- **Exercise materials**:
%%

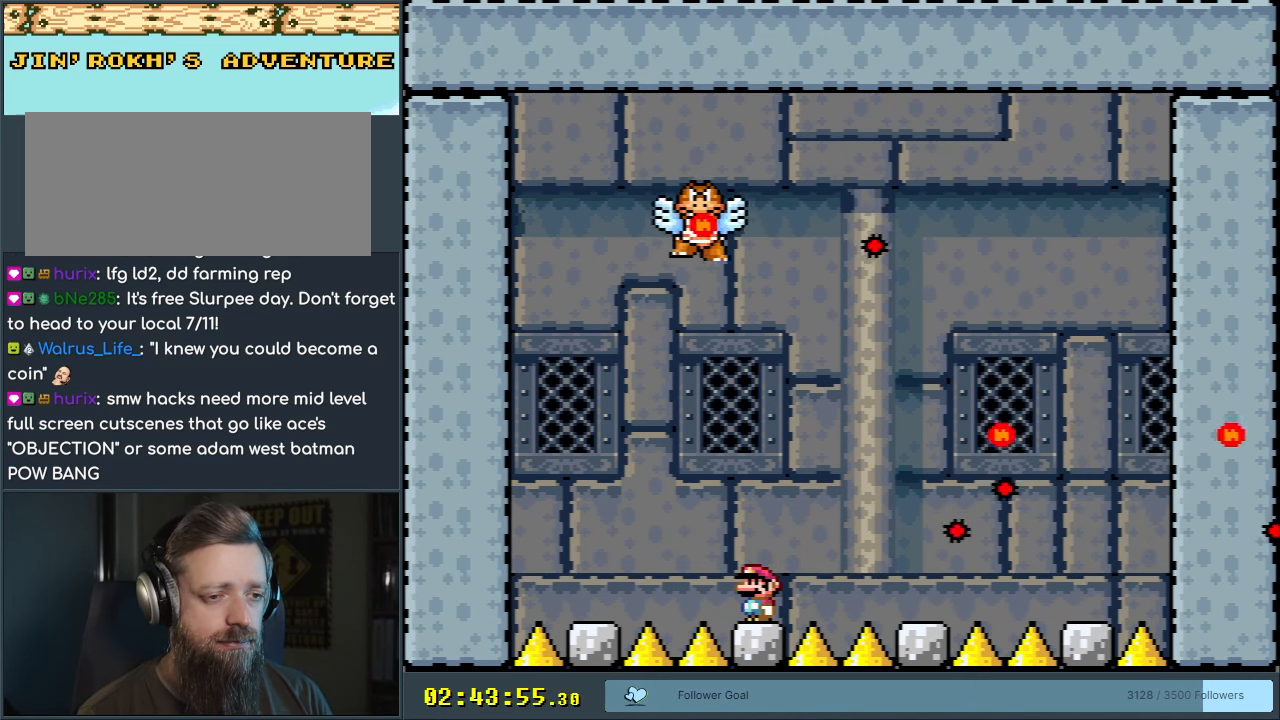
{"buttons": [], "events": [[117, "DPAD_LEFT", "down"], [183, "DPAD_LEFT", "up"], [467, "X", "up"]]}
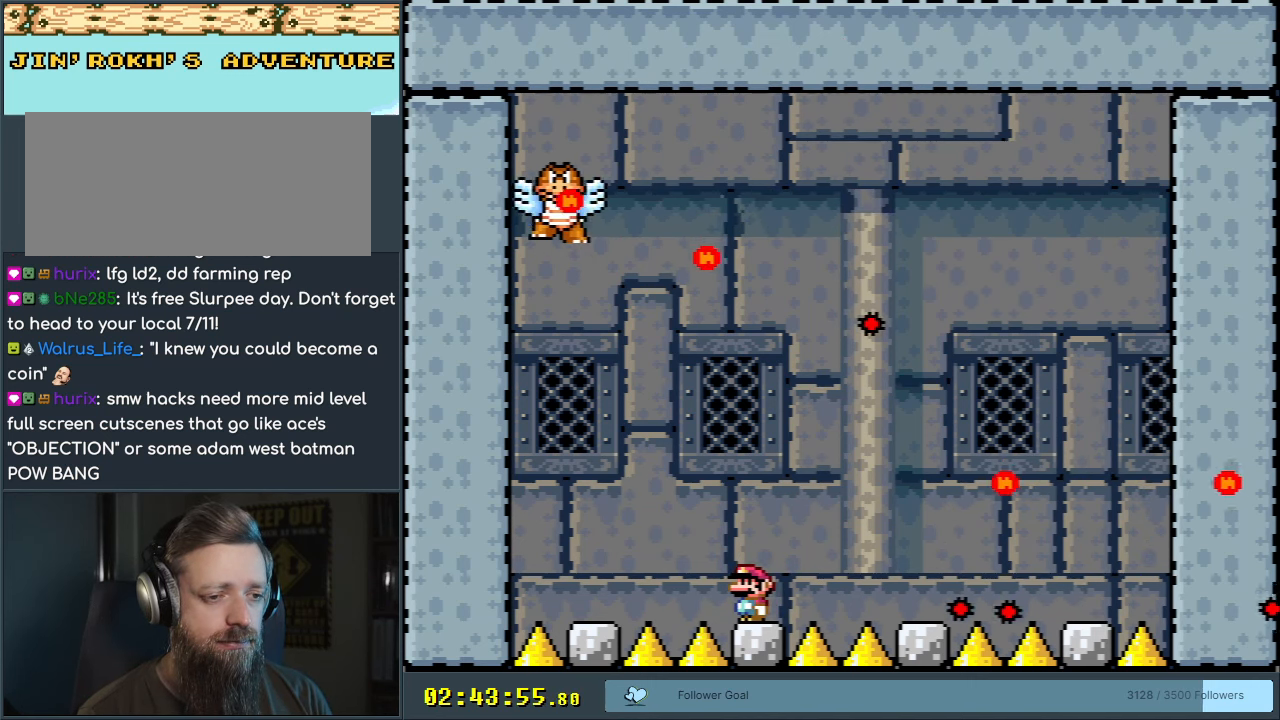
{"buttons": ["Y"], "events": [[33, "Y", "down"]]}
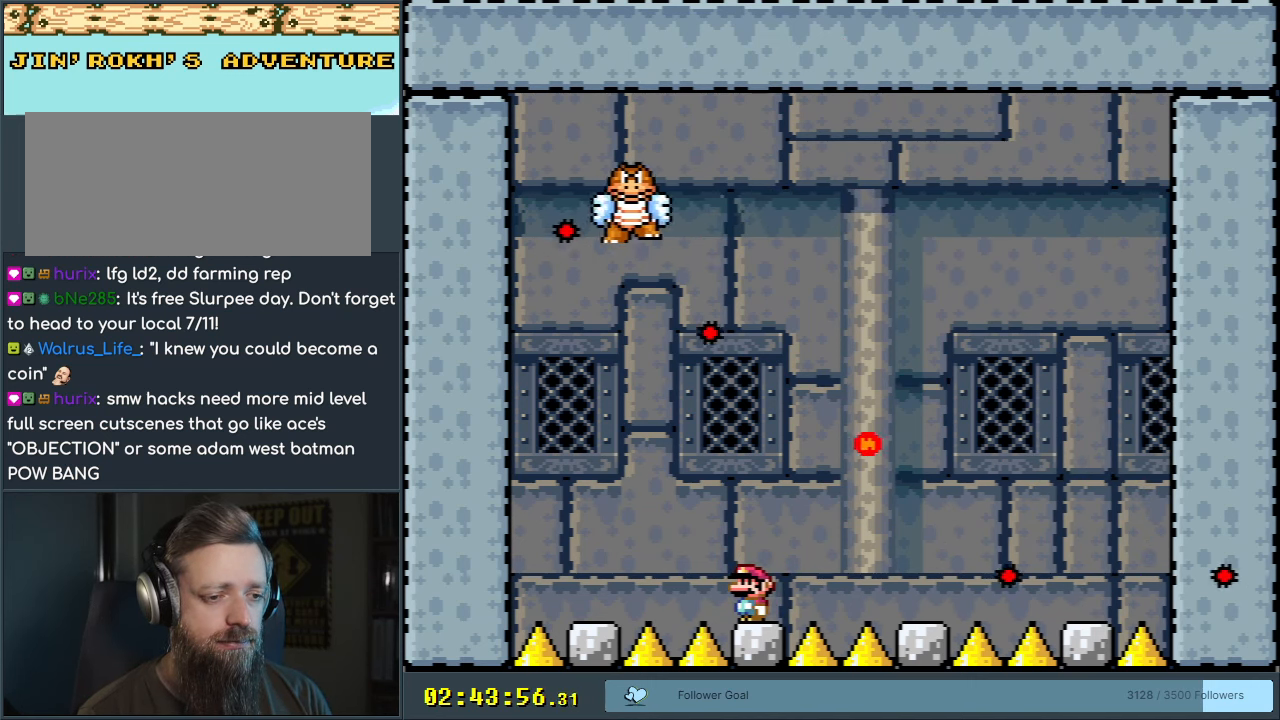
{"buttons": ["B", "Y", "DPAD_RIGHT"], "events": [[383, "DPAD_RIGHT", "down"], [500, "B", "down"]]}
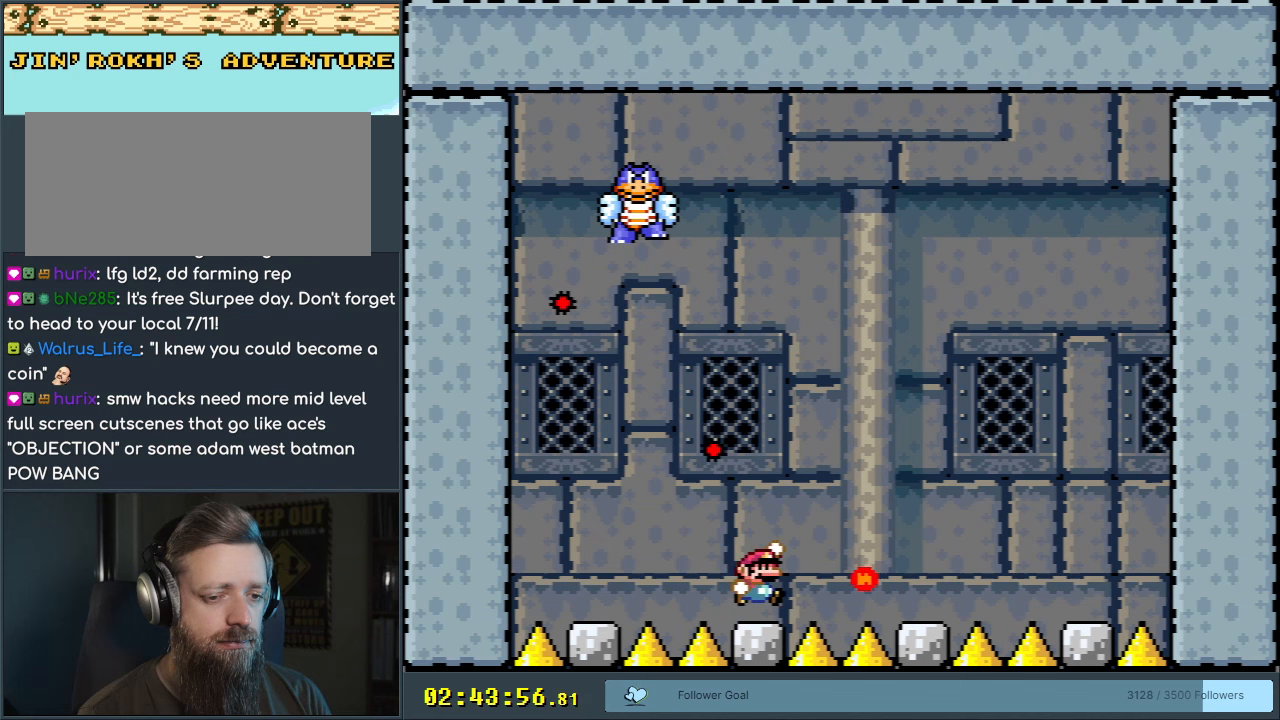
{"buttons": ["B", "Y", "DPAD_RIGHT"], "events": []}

%%
%%

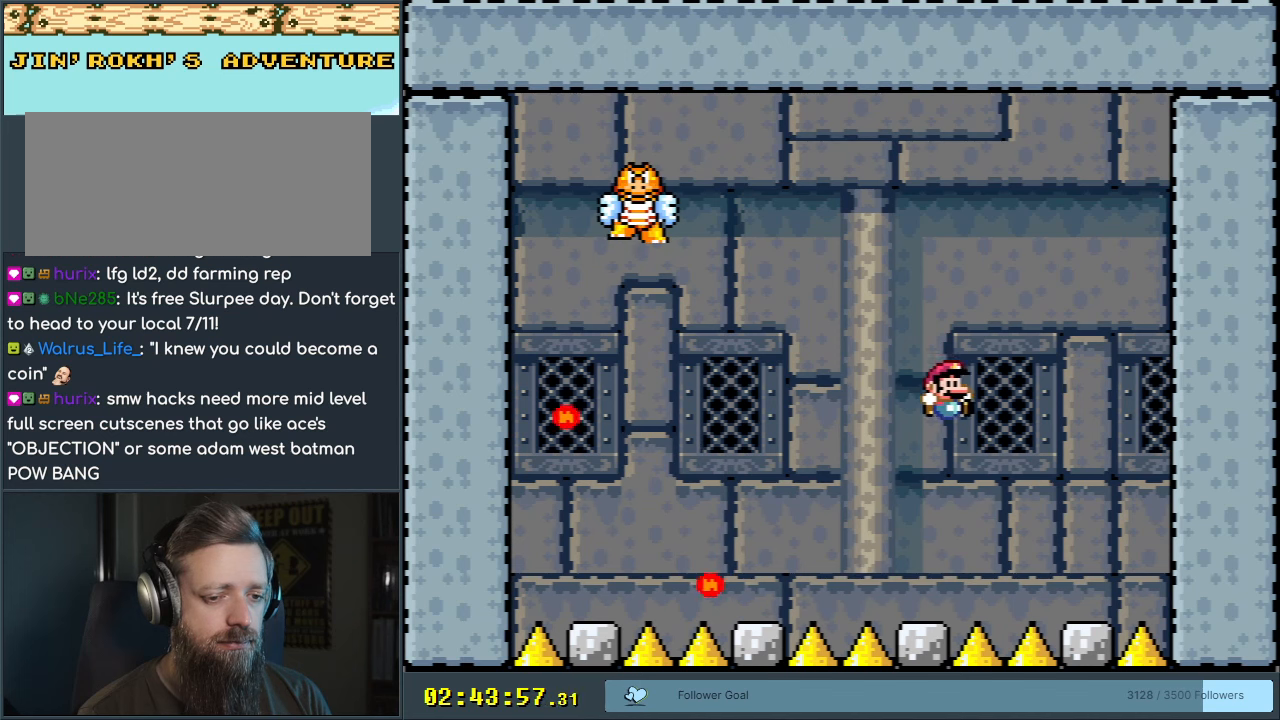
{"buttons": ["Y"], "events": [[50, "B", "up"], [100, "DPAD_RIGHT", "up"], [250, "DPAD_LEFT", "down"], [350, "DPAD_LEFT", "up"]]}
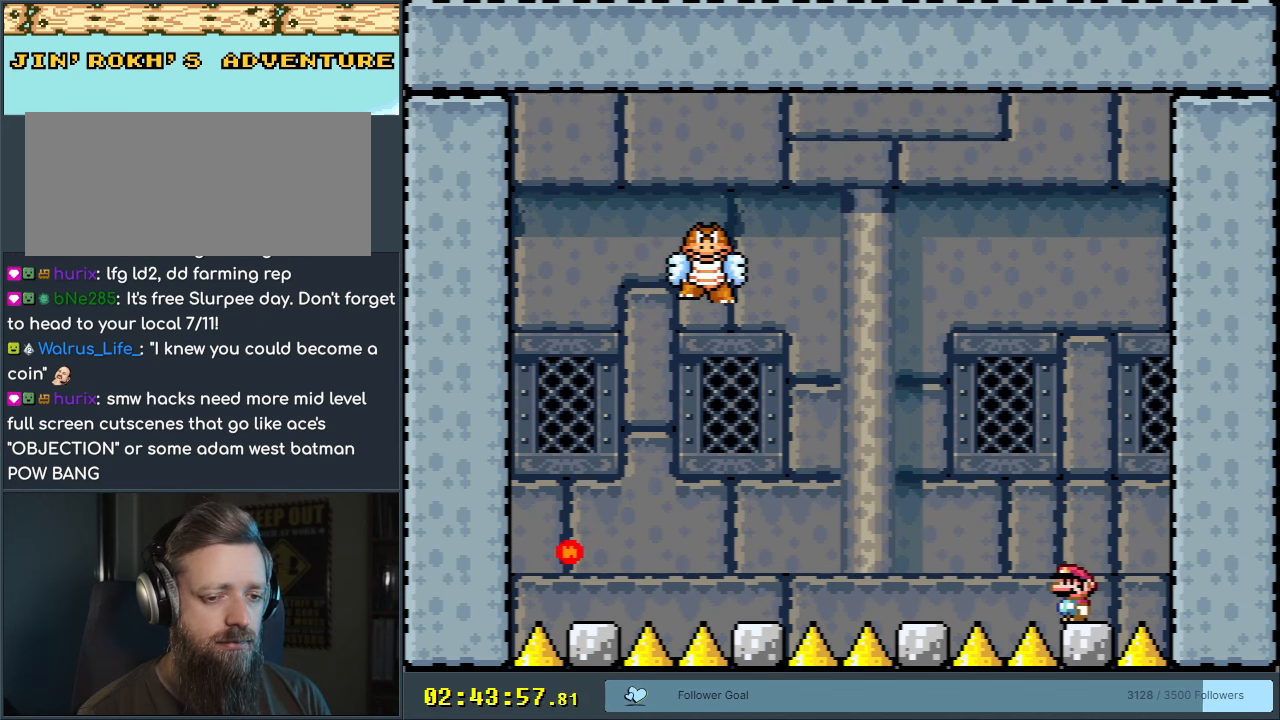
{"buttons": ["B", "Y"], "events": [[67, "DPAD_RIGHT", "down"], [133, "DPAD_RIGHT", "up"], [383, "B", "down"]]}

%%
%%

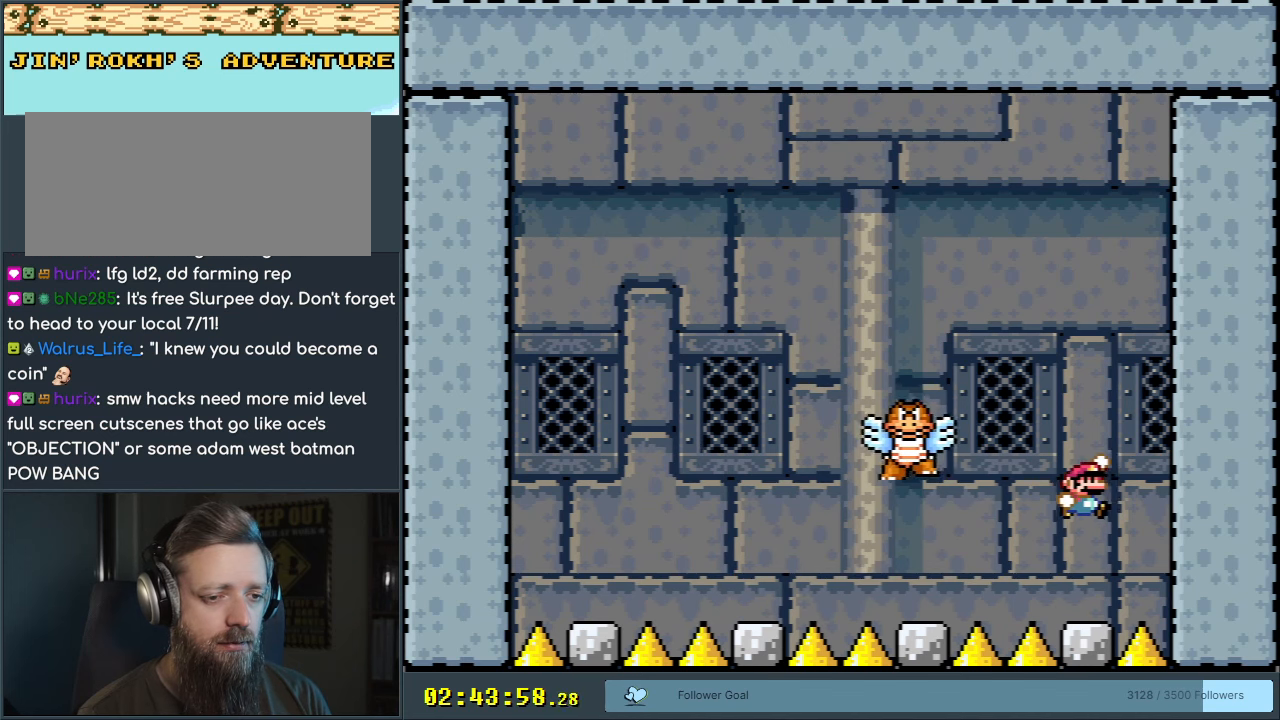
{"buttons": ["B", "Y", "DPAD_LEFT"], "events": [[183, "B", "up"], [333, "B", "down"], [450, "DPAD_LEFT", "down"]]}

%%

An answer is complete only when it holds every line above containing the string "down".

{"buttons": [], "events": [[117, "DPAD_LEFT", "down"], [183, "DPAD_LEFT", "up"], [467, "X", "up"]]}
{"buttons": ["Y"], "events": [[33, "Y", "down"]]}
{"buttons": ["B", "Y", "DPAD_RIGHT"], "events": [[383, "DPAD_RIGHT", "down"], [500, "B", "down"]]}
{"buttons": ["Y"], "events": [[50, "B", "up"], [100, "DPAD_RIGHT", "up"], [250, "DPAD_LEFT", "down"], [350, "DPAD_LEFT", "up"]]}
{"buttons": ["B", "Y"], "events": [[67, "DPAD_RIGHT", "down"], [133, "DPAD_RIGHT", "up"], [383, "B", "down"]]}
{"buttons": ["B", "Y", "DPAD_LEFT"], "events": [[183, "B", "up"], [333, "B", "down"], [450, "DPAD_LEFT", "down"]]}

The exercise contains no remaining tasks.